Today Ethan asked me if he could be in a spelling bee.  My heart sooooaaaars! I'd love to be one of those mamas out in the crowd.  But I also hope he wouldn't scream bloody murder if he lost.  We've been talking about how all these kids just scrunch up their noses and say "thank you" and some even smile.  That it's okay to lose, and totally flipping out is not what people do, even if that's how they feel inside.  Must teach all the things.

I tutored a neighbor in math when I was in high school.  And I tutored Math and English in college.  And then I taught English as a second language in college and after college, and all those people told me that I should be a teacher.

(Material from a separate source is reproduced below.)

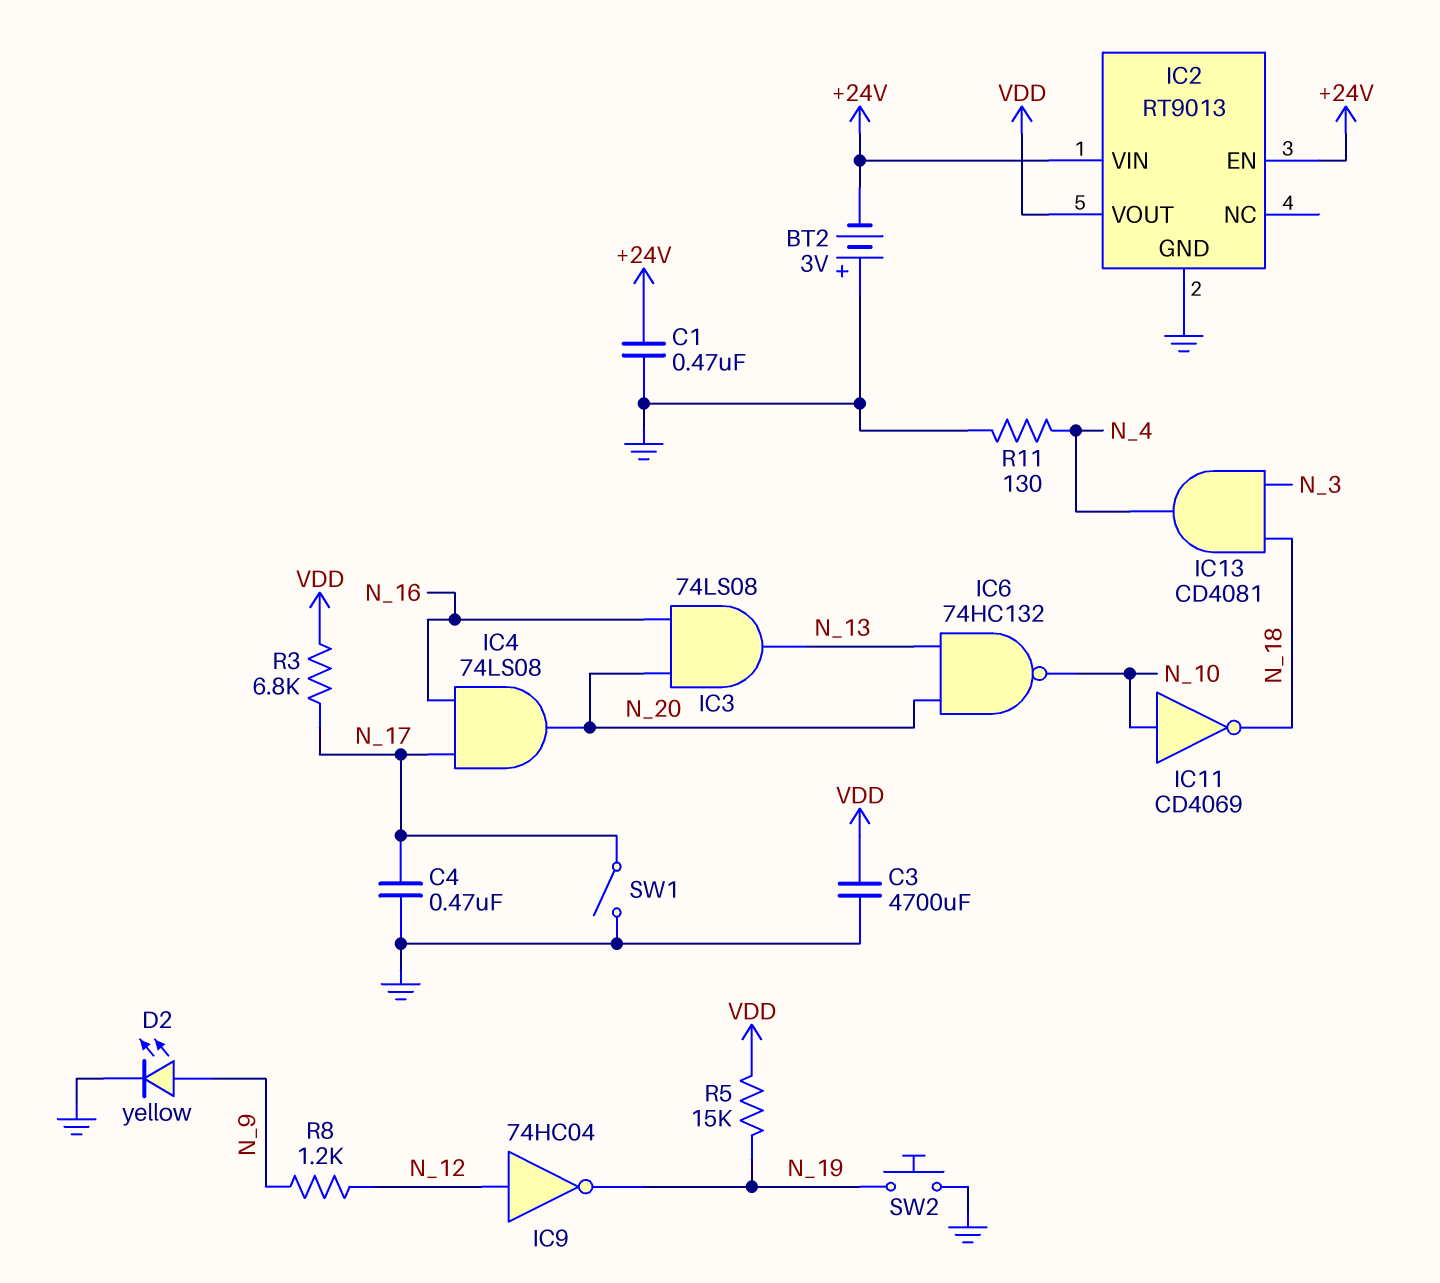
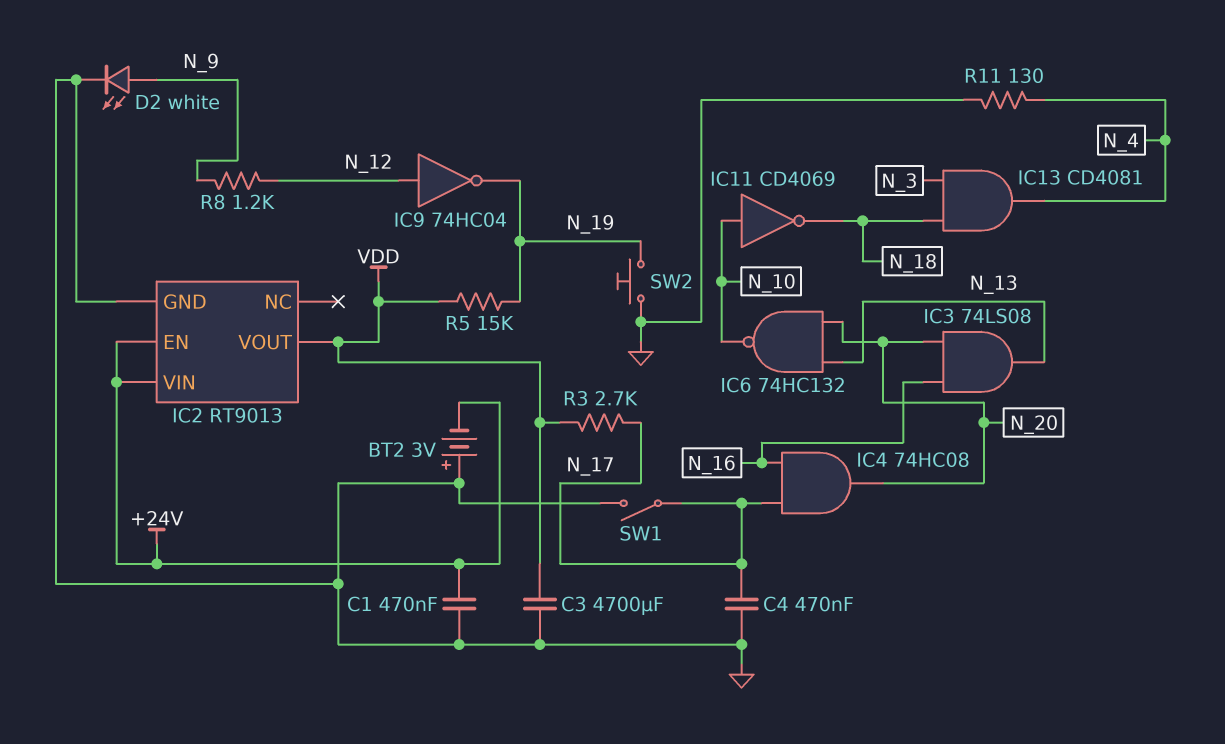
D2: LED yellow (A N_9, K GND) -> LED white (A N_9, K GND)
IC4: AND 74LS08 (in N_16, in N_17, out N_20) -> AND 74HC08 (in N_16, in N_17, out N_20)
R3: 6.8k (N_17, VDD) -> 2.7k (N_17, VDD)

And I always screamed inside because that's not what I want to do.  Even though, it probably is exactly what I'd want to do.  Getting to do it now with my own children, though, is the best.  I will happily be their teacher of all the things.

We're going to the library when M's naptime is over.  I hope she won't be a screaming freak.  I neeeeed to pick up my Asperger books!  Neeeed!  Not that I'll have time to read them, but, you know. They'll be fun to have sitting in the house for three weeks.

I really need to clean up.  My mom's coming over tonight and staying til tomorrow afternoon.  I am not entirely sure how that's supposed to really help me, but it might.  We'll see.  I want so badly to let her see the house how it *really* is when it's just me and the kids, but I'm afraid she'll worry about us.  And the good Lord knows, my Marmee needs nothing else to worry about!  We're totally fine in our pig pen.  It's our own gross, and that makes it less gross.

I miss my husband.  A lot.  But I would much rather have him leave and have the hole than to take him for granted and forget how good I have it with him.  September.  J home, anniversary, birthdays, walking baby (just guessing), moving.   A tidal wave of *LIFE* is coming.  I guess I should be resting up!